Share this article on:
UMass Memorial Medical Group (UMMMG) has reported a HIPAA Breach that it first discovered over 9 months previously on April 9, 2014. UMMMG issued a notice on its website on January 30, 2015 explaining the incident and the delay in issuing a notification letters to individuals affected by the security breach. The incident potentially affected up to 14,000 of the healthcare provider’s patients according to a report on MassLive.
The letter announces the HIPAA breach and explains that a former employee of UMMMG accessed the billing records of a number of patients over a period of four months from January 7, 2014 to May 7, 2014.
It is not clear at this stage whether any information has actually been used to commit identity or medial fraud, but the notice has been provided while the investigation into the incident continues. Law enforcement was alerted and later in August advised UMMMG that printed billing documents of some of its patients had been found in possession of an unauthorized individual.
The data believed to have been accessed, viewed and copied include names, addresses, email addresses, phone numbers, guarantor’s names, dates of birth, medical record numbers, Social Security numbers and in some cases, credit card and debit card numbers.
Under advisement of law enforcement officers, the issuing of notices to the affected individuals was delayed to allow its officers time to investigate the crime. The notice explains that UMMMG received the all clear from law enforcement on January 28, 2015 and was given permission to start issuing breach notification letters to the affected patients.
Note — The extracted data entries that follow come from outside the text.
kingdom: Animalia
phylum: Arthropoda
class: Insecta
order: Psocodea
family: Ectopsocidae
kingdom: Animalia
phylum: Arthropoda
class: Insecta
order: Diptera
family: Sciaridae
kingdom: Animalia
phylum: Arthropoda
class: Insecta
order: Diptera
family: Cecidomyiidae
Issuing of Breach Notification Letters under HIPAA
The Health Insurance Portability and Accountability Act of 1996 – subsequently amended by the Breach Notification Rule – requires covered entities to notify individuals whose Protected Health Information (PHI) is exposed and could be viewed by unauthorized individuals. Breach notification letters must be sent within 60 days of the discovery of a breach and the Department of Health and Human Services’ Office for Civil Rights (OCR) must also be informed.
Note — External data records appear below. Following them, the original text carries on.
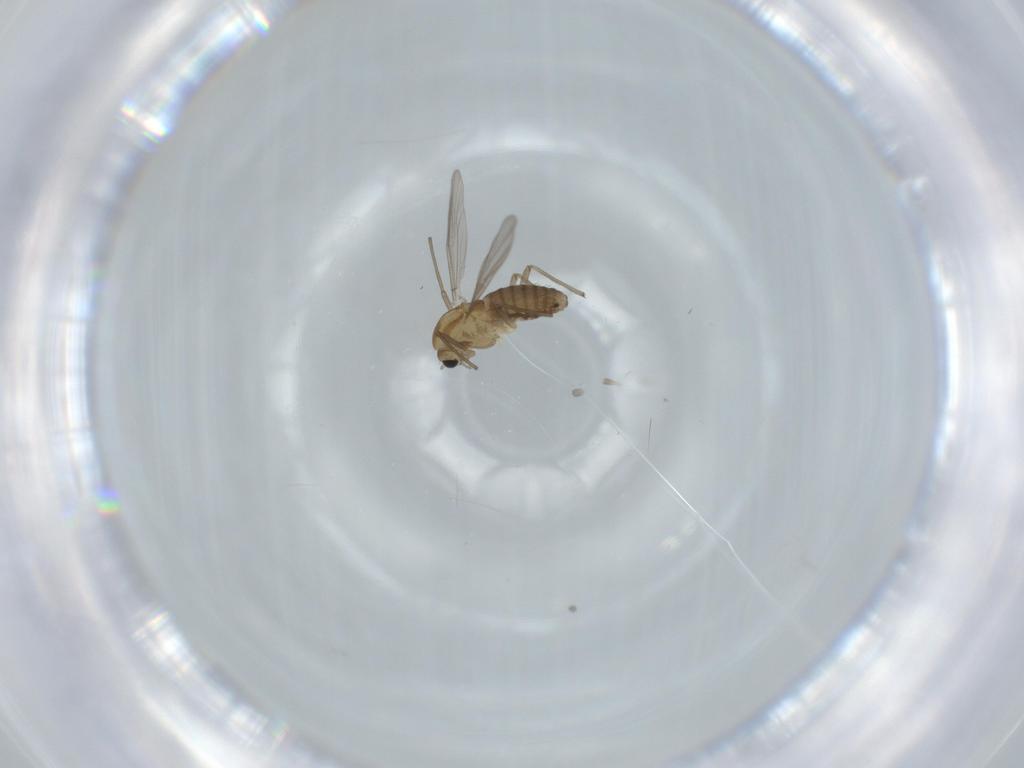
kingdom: Animalia
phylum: Arthropoda
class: Insecta
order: Diptera
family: Chironomidae
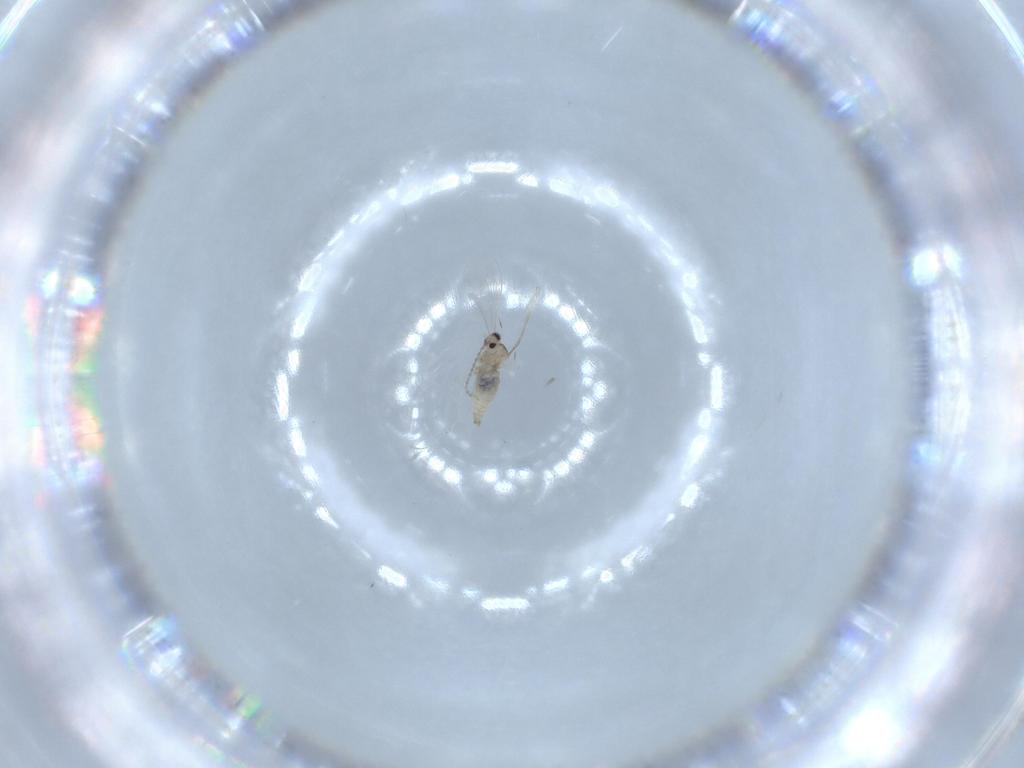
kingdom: Animalia
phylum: Arthropoda
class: Insecta
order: Diptera
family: Cecidomyiidae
This is a maximum time limit and covered entities are obliged to send notification letters without unnecessary delay. However, oftentimes HIPAA regulations are in conflict with the requirements of law enforcement officers. It may sometimes be necessary to delay the sending of letters and issuing public announcements. Under these circumstances organizations are permitted to delay the issuing of notification letters without violating HIPAA rules.
The letters are now in the process of being sent and should arrive at the latest by February 21, 2015; over 10 months after the breach was discovered and more than a year after the first incident of inappropriate access is believed to have occurred.
Any person receiving a breach notification letter should contact the three main credit monitoring agencies – Experian, Equifax and TransUnion – and obtain a free credit report. Medicare/Medicaid and other benefits statements should be obtained and checked for signs of fraudulent activity.